A new study published in Nature Food finds that the European Chicken Commitment (ECC), a pledge that urges food companies to adopt slower-growing breeds and higher welfare standards, comes at a surprisingly low cost, while the welfare benefits are enormous.
The researchers calculated that switching from fast-growing to slow-growing chickens avoids 15-100 hours of acute pain per bird and costs just US$1 extra per kilogram of meat. In terms of EU carbon pricing, this equates to less than one-hundredth of a cent per hour of pain avoided—the equivalent of driving a car just 15 meters.
This study challenges the notion that high welfare systems are too expensive or harmful to the environment. It also highlights the suffering caused by intensive farming: rapid growth leads to lameness, heart problems, and constant hunger, while parent birds struggle with food shortages throughout their lives, resulting in thousands of hours of starvation.
“This framework allows us to put animal welfare on the same level as other priorities,” said Dr. Kate Hartcher, senior researcher at the Welfare Footprint Institute.

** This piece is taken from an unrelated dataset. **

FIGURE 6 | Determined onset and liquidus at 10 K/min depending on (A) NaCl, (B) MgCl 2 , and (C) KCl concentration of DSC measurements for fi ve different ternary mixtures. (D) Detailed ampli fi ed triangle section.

Lead author Dr. Cynthia Shuk-Palm added, “Very few people realize that the suffering of female hens’ extreme hunger begins before the chicks are even born. Without genetic changes, their suffering would continue.”

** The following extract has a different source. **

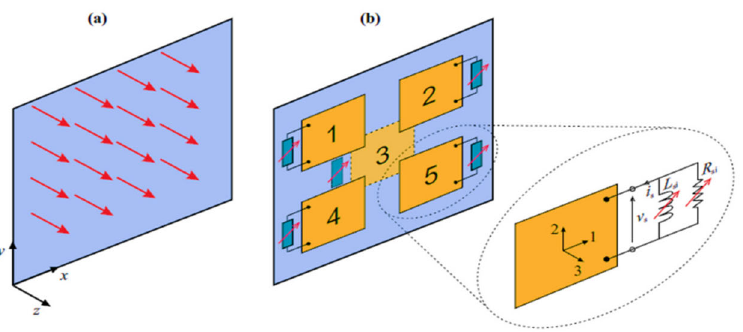
Figure 3. Vibration plate with shunted piezoelectric: ( a ) Stress generated by structural vibration; ( b ) Multiple piezoelectric patches integrated with microcircuits [43].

These findings are based on the Welfare Footprint framework, a new methodology that measures animal welfare in measurable units alongside financial and environmental standards. Experts believe this approach could reshape food policy and ensure animal welfare is no longer sidelined in sustainability debates.
This research paper has been prepared in collaboration with the Welfare Footprint Institute, Stockholm Environment Institute, and University of Colorado Boulder (USA).